>>>
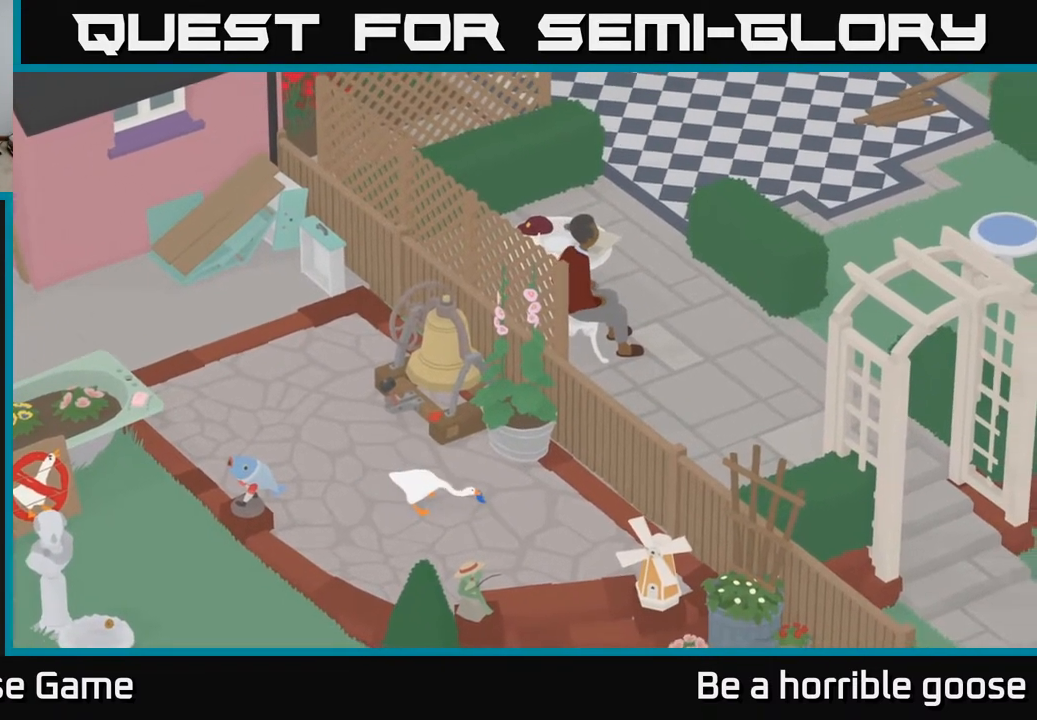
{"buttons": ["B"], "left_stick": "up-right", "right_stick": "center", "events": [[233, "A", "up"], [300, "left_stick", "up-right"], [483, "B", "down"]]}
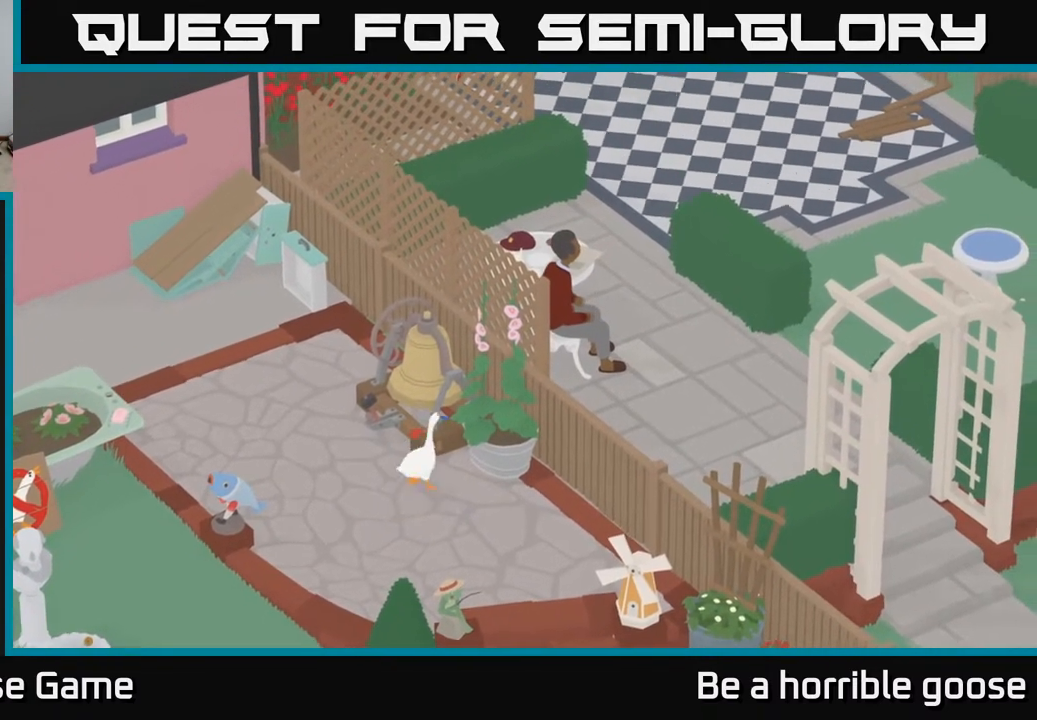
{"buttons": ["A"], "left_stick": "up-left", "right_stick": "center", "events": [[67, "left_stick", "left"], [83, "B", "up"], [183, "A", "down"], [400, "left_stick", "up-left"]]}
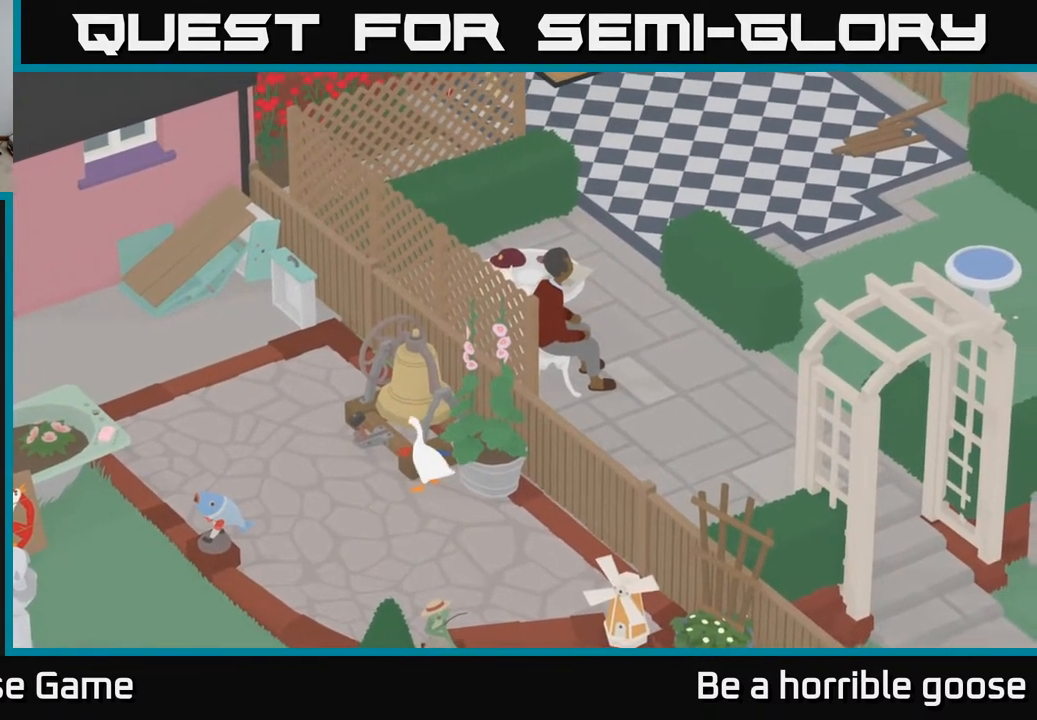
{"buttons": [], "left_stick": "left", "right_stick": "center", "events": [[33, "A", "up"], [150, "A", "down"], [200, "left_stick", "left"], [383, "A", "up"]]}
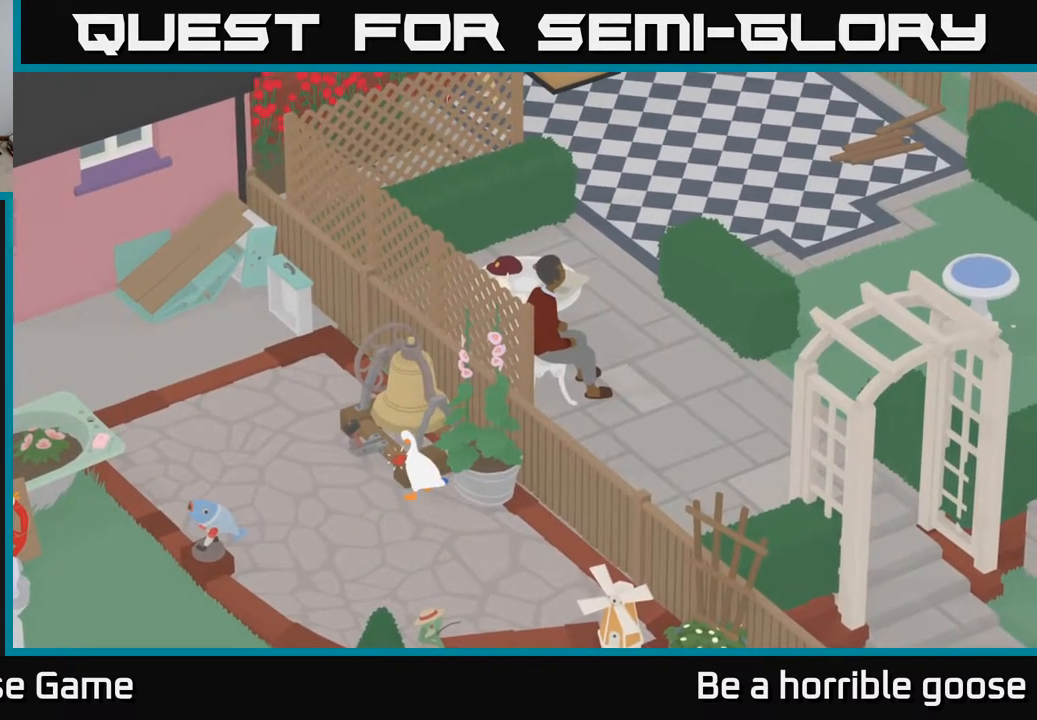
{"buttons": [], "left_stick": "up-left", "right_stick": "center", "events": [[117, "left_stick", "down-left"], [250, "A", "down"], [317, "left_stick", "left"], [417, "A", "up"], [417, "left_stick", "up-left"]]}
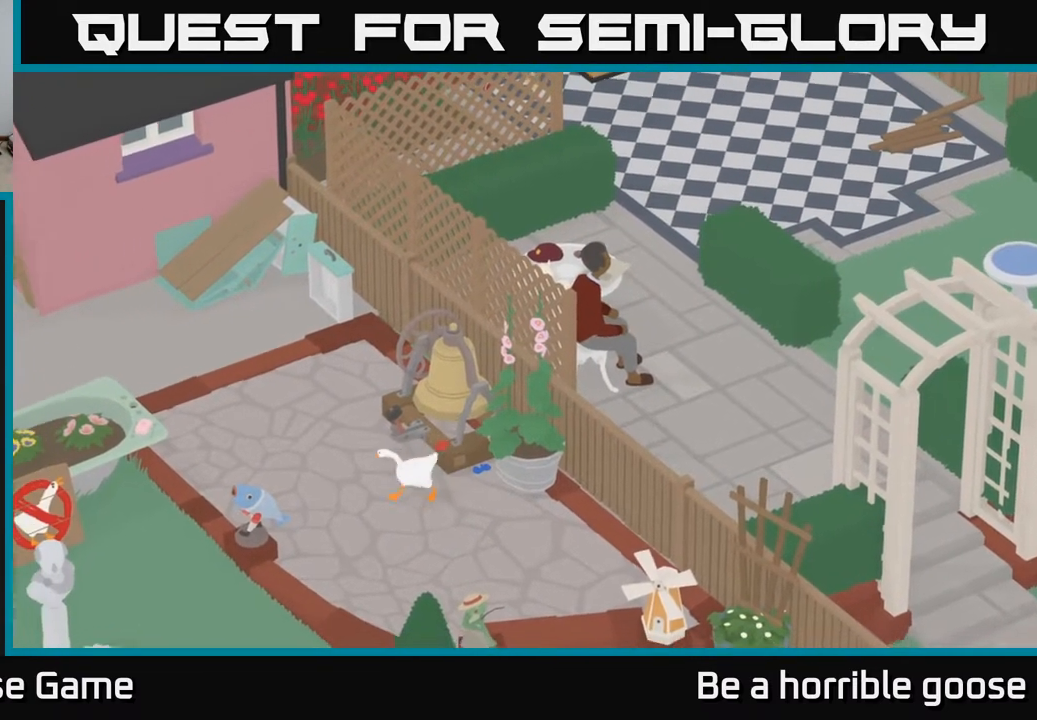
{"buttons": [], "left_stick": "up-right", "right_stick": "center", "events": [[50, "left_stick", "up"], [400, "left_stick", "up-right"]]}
<<<
Show all lines above containing "down".

{"buttons": ["B"], "left_stick": "up-right", "right_stick": "center", "events": [[233, "A", "up"], [300, "left_stick", "up-right"], [483, "B", "down"]]}
{"buttons": ["A"], "left_stick": "up-left", "right_stick": "center", "events": [[67, "left_stick", "left"], [83, "B", "up"], [183, "A", "down"], [400, "left_stick", "up-left"]]}
{"buttons": [], "left_stick": "left", "right_stick": "center", "events": [[33, "A", "up"], [150, "A", "down"], [200, "left_stick", "left"], [383, "A", "up"]]}
{"buttons": [], "left_stick": "up-left", "right_stick": "center", "events": [[117, "left_stick", "down-left"], [250, "A", "down"], [317, "left_stick", "left"], [417, "A", "up"], [417, "left_stick", "up-left"]]}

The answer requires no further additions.